The 3,000 pages of emails released late last night by the State Department show that Clinton maintained closer correspondence with longtime friend Sidney Blumenthal than had previously been disclosed but not much else regarding the 2012 terror attack on a U.S. outpost in Benghazi, Libya, ostensibly the focus of this fact-finding mission.
“Are you still awake?” Clinton emailed Blumenthal at 10:35pm back in October of 2009. “I will call if you are,” she wrote. Clinton often passed around Blumenthal's memos to senior diplomats while she was at the State Department (Blumenthal recently sat for an hours long grilling in front of the congressional committee still investigating Benghazi.)
Clinton turned over to the State Department about 55,000 pages of emails from her time as Secretary of State earlier this year, emails that came from a personal server run out of her own home. After the State Department proposed a one-time dump of all 55,000 emails before January 2016, a federal judge ordered their release o a rolling basis. The State department previously released about 300 of those emails, with more than 800 pages related specifically to the 2012 Benghazi attack right before the Memorial Day holiday.
This latest release offers little new information on Benghazi but we learn plenty of not so interesting details about Clinton's time in office like just how often she planned dinners with various political leaders and elected officials. We learn that for some inexplicable reason Clinton continued to take advice from her 2008 pollster Mark Penn and that she had difficulties using a fax machine. Big news there.
We learn that top Obama aides, including David Axelrod, who previously claimed he was unaware Clinton operated a private server, and former White House chief of staff Rahm Emanuel communicated with Clinton at her private email address.

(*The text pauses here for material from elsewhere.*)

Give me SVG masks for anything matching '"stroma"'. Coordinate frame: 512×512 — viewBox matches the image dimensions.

There is an email from Clinton reaching out for help on behalf of a young Yemeni girl married off and divorced by the age of 10, "could we get her to the US for counseling and education," Clinton asks a State department official. And an email inquiring about a rug she saw during a 2009 trip to China, "I loved their designs and the way they appeared carved. Any chance we can get this?"
In one email, Clinton quips that Fox News needs “at least one sane realistic voice.”
While some Republicans like Trey Gowdy, chairman of the House Select Committee on Benghazi, may be disappointed by the what promised to be a treasure trove dump, there is still plenty of information revealed from these emails that Clinton's opponents can use going into 2016 -- namely her seemingly insatiable appetite for positive press coverage.
There are endless correspondences between Clinton and her aides negotiating the details of interviews and profiles and Clinton often shared or received glowing reviews with others on her staff. When Clinton was displeased by media coverage, emails reveal that she was unafraid to call for a correction. In a November 2009 email, Clinton asked aides to request a correction from the Washington Post regarding a story about her campaign spending during her run for Senate. She claimed that the story was “misleading,” asking an aide, “Can you get correction somewhere?”